[[ Information supplied open ]]
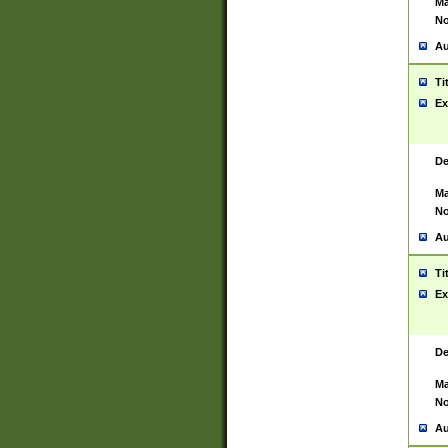
Ma
No
Au
Ti
Ex
De
Ma
No
Au
Ti
Ex
De
Ma
No
Au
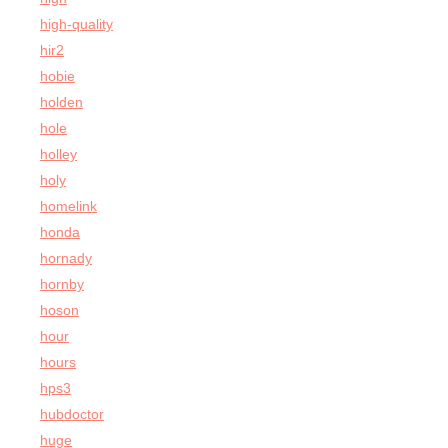
high-quality
hir2
hobie
holden
hole
holley
holy
homelink
honda
hornady
hornby
hoson
hour
hours
hps3
hubdoctor
huge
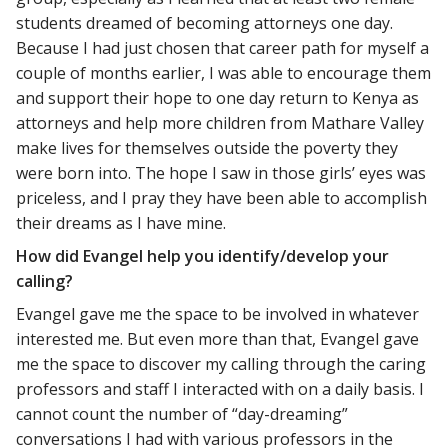
students dreamed of becoming attorneys one day.
Because I had just chosen that career path for myself a
couple of months earlier, I was able to encourage them
and support their hope to one day return to Kenya as
attorneys and help more children from Mathare Valley
make lives for themselves outside the poverty they
were born into. The hope I saw in those girls’ eyes was
priceless, and I pray they have been able to accomplish
their dreams as I have mine.
How did Evangel help you identify/develop your
calling?
Evangel gave me the space to be involved in whatever
interested me. But even more than that, Evangel gave
me the space to discover my calling through the caring
professors and staff I interacted with on a daily basis. I
cannot count the number of “day-dreaming”
conversations I had with various professors in the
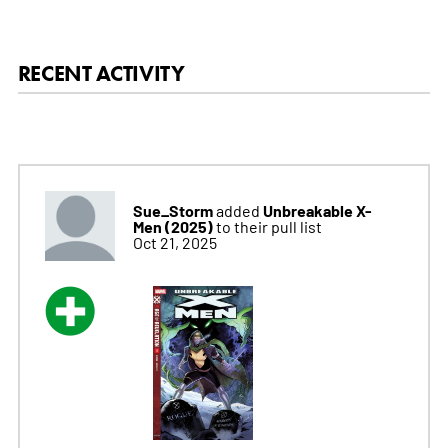
RECENT ACTIVITY
Sue_Storm
Unbreakable X-
added
Men (2025)
to their pull list
Oct 21, 2025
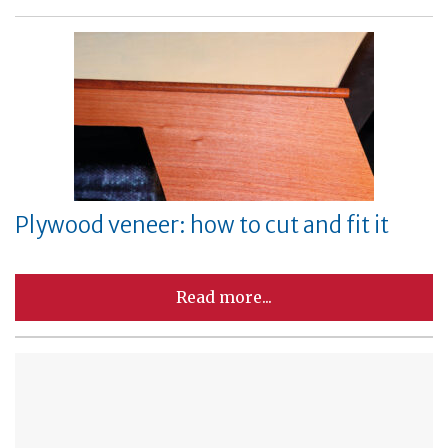
Plywood veneer: how to cut and fit it
Read more...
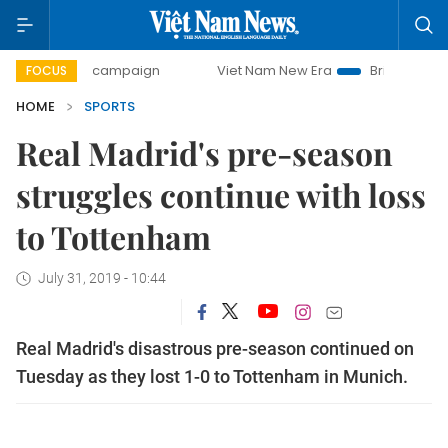
-day campaign
Viet Nam New Era
Bringing Resolutions to
FOCUS
HOME
SPORTS
Real Madrid's pre-season
struggles continue with loss
to Tottenham
July 31, 2019 - 10:44
Real Madrid's disastrous pre-season continued on
Tuesday as they lost 1-0 to Tottenham in Munich.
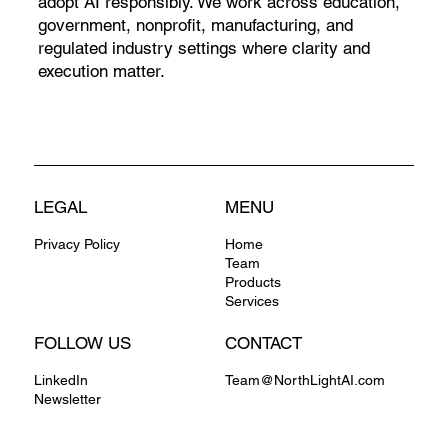
adopt AI responsibly. We work across education,
government, nonprofit, manufacturing, and
regulated industry settings where clarity and
execution matter.
LEGAL
MENU
Privacy Policy
Home
Team
Products
Services
FOLLOW US
CONTACT
LinkedIn
Team@NorthLightAI.com
Newsletter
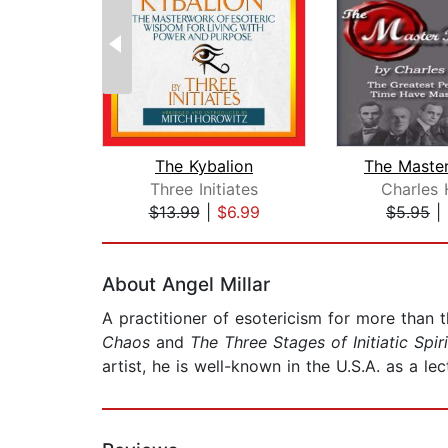
The Kybalion
Three Initiates
Charles 
$13.99
|
$6.99
$5.95
|
Page 1 of 2
About Angel Millar
A practitioner of esotericism for more than 
Chaos
and
The Three Stages of Initiatic Spir
artist, he is well-known in the U.S.A. as a le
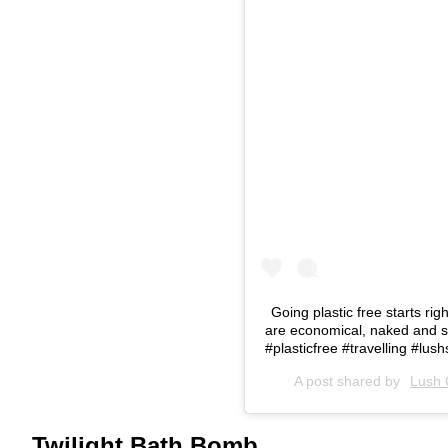
Going plastic free starts r
are economical, naked and se
#plasticfree #travelling #lu
A post shared by
Lush 
Twilight Bath Bomb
[[ Information supplied closed ]]
__Exercise__:
Please work out how many lines of the data above contain the string "more", matching case exactly. Reply with the number alone.

__Answer to this problem__:
4